--- DATA FOR THIS TASK Enclosed Below ---
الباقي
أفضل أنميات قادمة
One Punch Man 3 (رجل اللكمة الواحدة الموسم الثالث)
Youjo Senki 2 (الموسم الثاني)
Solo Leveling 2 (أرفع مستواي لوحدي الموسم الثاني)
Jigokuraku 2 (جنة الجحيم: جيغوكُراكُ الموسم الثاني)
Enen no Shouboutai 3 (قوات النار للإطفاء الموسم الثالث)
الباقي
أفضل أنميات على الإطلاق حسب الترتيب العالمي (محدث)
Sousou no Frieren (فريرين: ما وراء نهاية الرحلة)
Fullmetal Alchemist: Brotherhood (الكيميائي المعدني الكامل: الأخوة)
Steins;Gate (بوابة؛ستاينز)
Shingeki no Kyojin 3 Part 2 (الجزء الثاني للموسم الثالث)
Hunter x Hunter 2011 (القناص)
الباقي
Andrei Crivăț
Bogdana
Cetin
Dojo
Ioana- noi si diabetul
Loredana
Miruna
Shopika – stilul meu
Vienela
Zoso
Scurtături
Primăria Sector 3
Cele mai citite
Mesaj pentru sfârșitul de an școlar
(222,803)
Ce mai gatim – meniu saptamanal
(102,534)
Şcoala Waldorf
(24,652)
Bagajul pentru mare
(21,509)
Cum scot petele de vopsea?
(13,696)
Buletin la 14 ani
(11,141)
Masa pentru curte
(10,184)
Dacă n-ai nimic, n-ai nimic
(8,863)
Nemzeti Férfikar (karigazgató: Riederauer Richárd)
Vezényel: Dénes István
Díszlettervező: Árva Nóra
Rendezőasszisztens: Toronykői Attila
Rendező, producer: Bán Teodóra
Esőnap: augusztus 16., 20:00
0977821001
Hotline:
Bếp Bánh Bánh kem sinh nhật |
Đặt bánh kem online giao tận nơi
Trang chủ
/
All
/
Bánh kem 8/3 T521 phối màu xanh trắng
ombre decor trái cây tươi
--- End of Enclosed DATA FOR THIS TASK ---
--- DATA FOR THIS TASK Enclosed Below ---
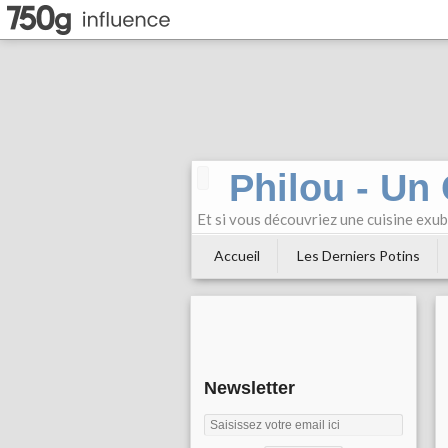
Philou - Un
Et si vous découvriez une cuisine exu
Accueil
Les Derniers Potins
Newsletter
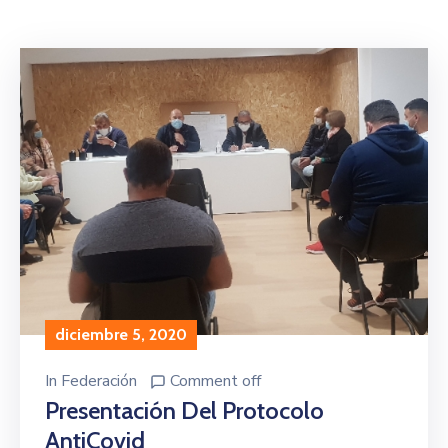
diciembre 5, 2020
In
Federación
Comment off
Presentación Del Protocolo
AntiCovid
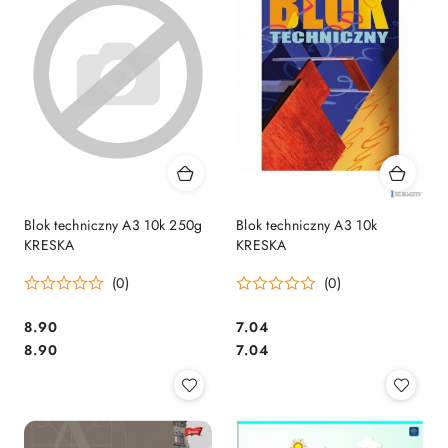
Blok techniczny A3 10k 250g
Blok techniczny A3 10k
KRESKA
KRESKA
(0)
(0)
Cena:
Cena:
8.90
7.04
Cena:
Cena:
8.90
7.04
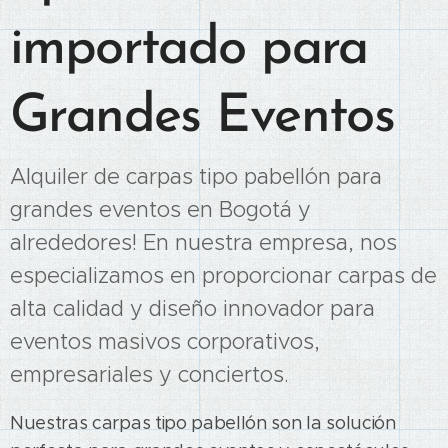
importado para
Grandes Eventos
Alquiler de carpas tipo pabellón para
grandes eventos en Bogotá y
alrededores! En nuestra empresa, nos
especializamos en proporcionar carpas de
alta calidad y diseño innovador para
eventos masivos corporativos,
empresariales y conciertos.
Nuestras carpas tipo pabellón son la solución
--- End of Enclosed DATA FOR THIS TASK ---
• EXERCISE BRIEF: Above are the records; print exactly the lines from the line with "Mesaj pentru sfârșitul de an școlar" to the line with "ombre decor trái cây tươi", including both, and nothing else.

• EXERCISE SOLUTION:
Mesaj pentru sfârșitul de an școlar
(222,803)
Ce mai gatim – meniu saptamanal
(102,534)
Şcoala Waldorf
(24,652)
Bagajul pentru mare
(21,509)
Cum scot petele de vopsea?
(13,696)
Buletin la 14 ani
(11,141)
Masa pentru curte
(10,184)
Dacă n-ai nimic, n-ai nimic
(8,863)
Nemzeti Férfikar (karigazgató: Riederauer Richárd)
Vezényel: Dénes István
Díszlettervező: Árva Nóra
Rendezőasszisztens: Toronykői Attila
Rendező, producer: Bán Teodóra
Esőnap: augusztus 16., 20:00
0977821001
Hotline:
Bếp Bánh Bánh kem sinh nhật |
Đặt bánh kem online giao tận nơi
Trang chủ
/
All
/
Bánh kem 8/3 T521 phối màu xanh trắng
ombre decor trái cây tươi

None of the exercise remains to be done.